Saved data entries:

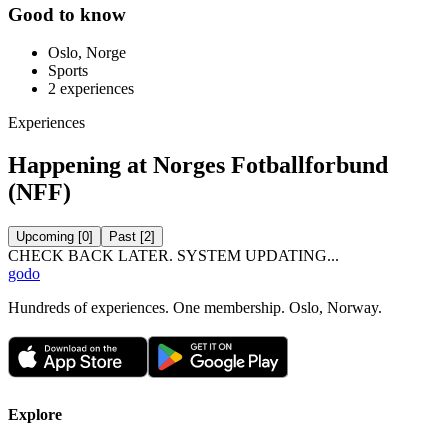
Good to know
Oslo, Norge
Sports
2
experiences
Experiences
Happening at Norges Fotballforbund
(NFF)
Upcoming
[
0
]
Past
[
2
]
CHECK BACK LATER. SYSTEM UPDATING...
godo
Hundreds of experiences. One membership. Oslo, Norway.
Explore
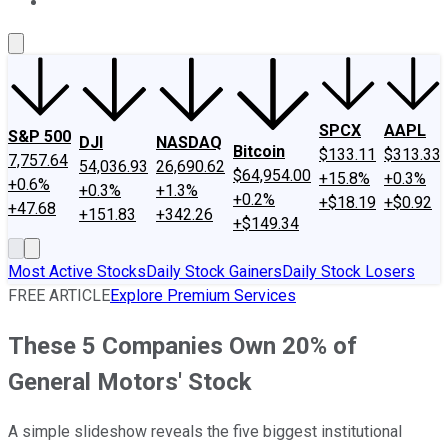
About Us
Contact Us
Investing Philosophy
Motley Fool Mo
SPCX
AAPL
S&P 500
DJI
NASDAQ
Bitcoin
$133.11
$313.33
7,757.64
54,036.93
26,690.62
$64,954.00
+15.8%
+0.3%
+0.6%
+0.3%
+1.3%
+0.2%
+$18.19
+$0.92
+47.68
+151.83
+342.26
+$149.34
Most Active Stocks
Daily Stock Gainers
Daily Stock Losers
FREE ARTICLE
Explore Premium Services
These 5 Companies Own 20% of
General Motors' Stock
A simple slideshow reveals the five biggest institutional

--- Exercise ---
Can you copy out the text from every row above word for word, leaving the pictures out of your answer?

--- Solution ---
Good to know
Oslo, Norge
Sports
2
experiences
Experiences
Happening at Norges Fotballforbund
(NFF)
Upcoming
[
0
]
Past
[
2
]
CHECK BACK LATER. SYSTEM UPDATING...
godo
Hundreds of experiences. One membership. Oslo, Norway.
Explore
About Us
Contact Us
Investing Philosophy
Motley Fool Mo
SPCX
AAPL
S&P 500
DJI
NASDAQ
Bitcoin
$133.11
$313.33
7,757.64
54,036.93
26,690.62
$64,954.00
+15.8%
+0.3%
+0.6%
+0.3%
+1.3%
+0.2%
+$18.19
+$0.92
+47.68
+151.83
+342.26
+$149.34
Most Active Stocks
Daily Stock Gainers
Daily Stock Losers
FREE ARTICLE
Explore Premium Services
These 5 Companies Own 20% of
General Motors' Stock
A simple slideshow reveals the five biggest institutional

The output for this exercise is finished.